All I did was shake my head. “I’ll call you a cab,” I told her as I grabbed my phone. My hands shook when I saw her name still on the lock screen. I pushed it away before I got her an Uber. I looked back over at her and saw she was still sitting there naked. “You should really put your clothes on.”
“Wow.” She got up, her tone pissed as she grabbed her discarded dress off the floor and slipped it back on. “You are such an asshole.” She stormed out of the house, and all I could do was sit down, but the minute I did, I jumped up, thinking of her being on the couch naked. I either had to torch this room or replace all the shit in it.
I rubbed my hands over my face and all I could smell was her cheap perfume, so I turned and rushed upstairs to wash myself of her scent. I took the hottest shower of my life before stepping outside and making sure the woman left. I walked back upstairs and slid into bed, the dread of what I did tonight suddenly hit me, and I knew I’d have to tell Gabriella about it.
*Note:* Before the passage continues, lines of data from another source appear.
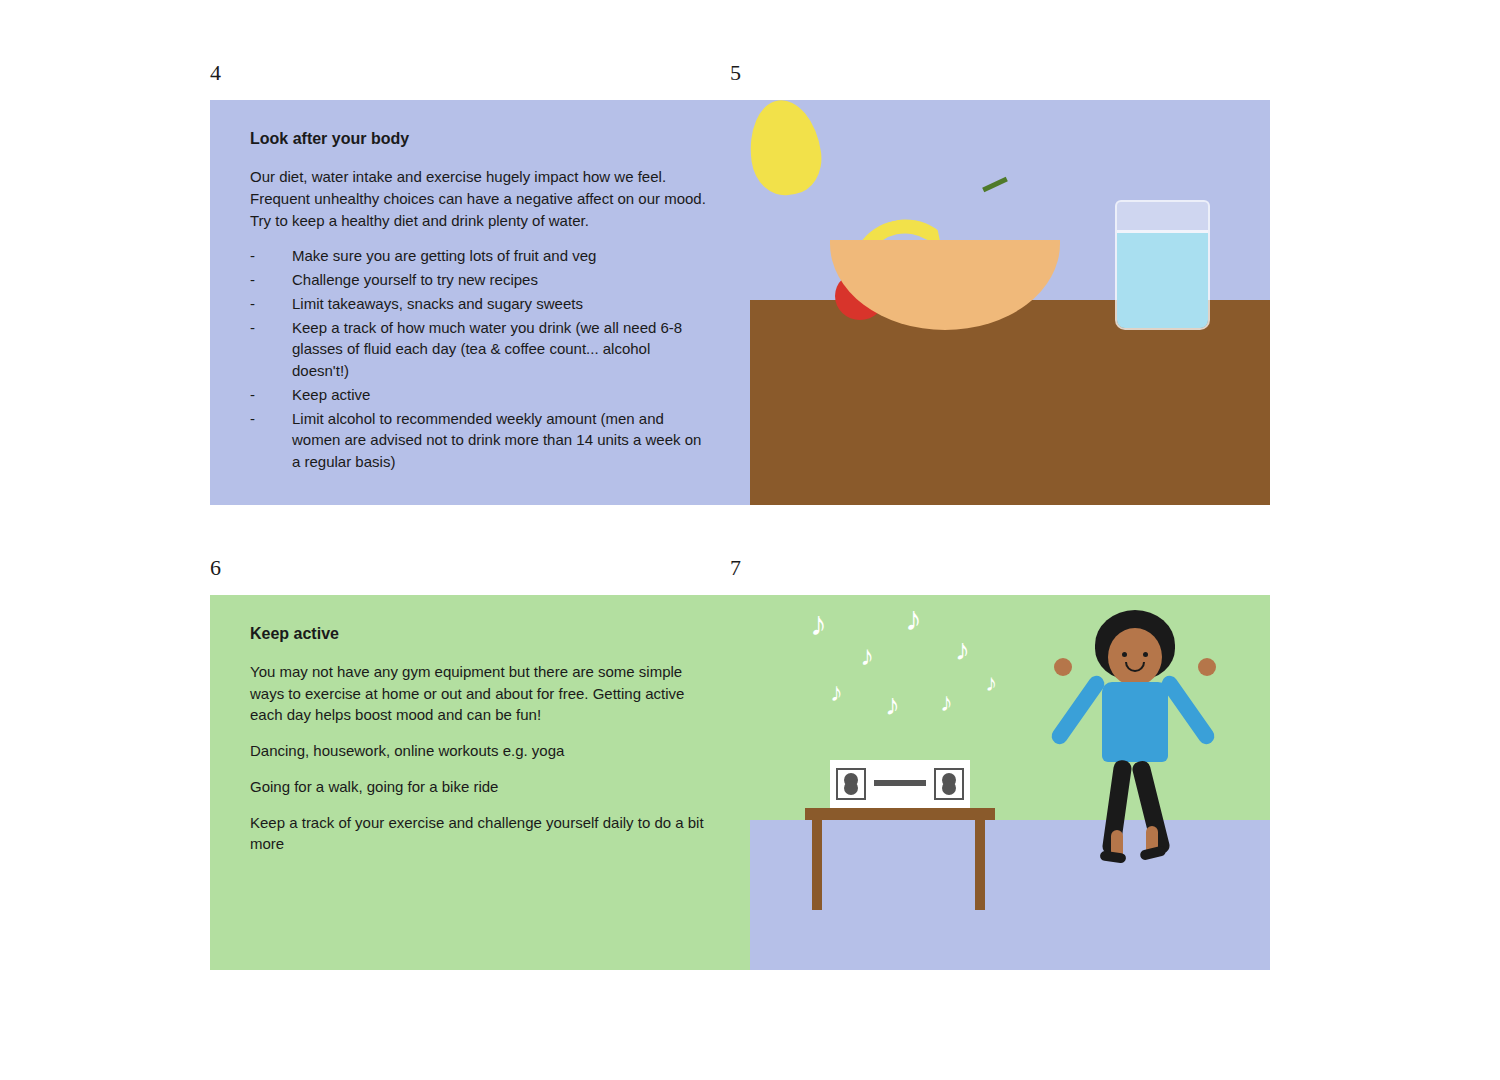4
5
Look after your body
Our diet, water intake and exercise hugely impact how we feel. Frequent unhealthy choices can have a negative affect on our mood. Try to keep a healthy diet and drink plenty of water.
Make sure you are getting lots of fruit and veg
Challenge yourself to try new recipes
Limit takeaways, snacks and sugary sweets
Keep a track of how much water you drink (we all need 6-8 glasses of fluid each day (tea & coffee count... alcohol doesn't!)
Keep active
Limit alcohol to recommended weekly amount (men and women are advised not to drink more than 14 units a week on a regular basis)
6
7
Keep active
You may not have any gym equipment but there are some simple ways to exercise at home or out and about for free. Getting active each day helps boost mood and can be fun!
Dancing, housework, online workouts e.g. yoga
Going for a walk, going for a bike ride
Keep a track of your exercise and challenge yourself daily to do a bit more
♪ ♪ ♪ ♪ ♪ ♪ ♪ ♪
How the fuck was I going to tell her that I caved under pressure like a schoolboy, instead of an adult who fucking knows better? How the fuck did I put myself in this position? I knew better. My parents raised me better. It was one thing to fuck and go, but a whole other thing when I had Gabriella who I was fucking with. The more I thought about it, the sicker it made me. I was that guy who I fucking hated, and I did it to myself.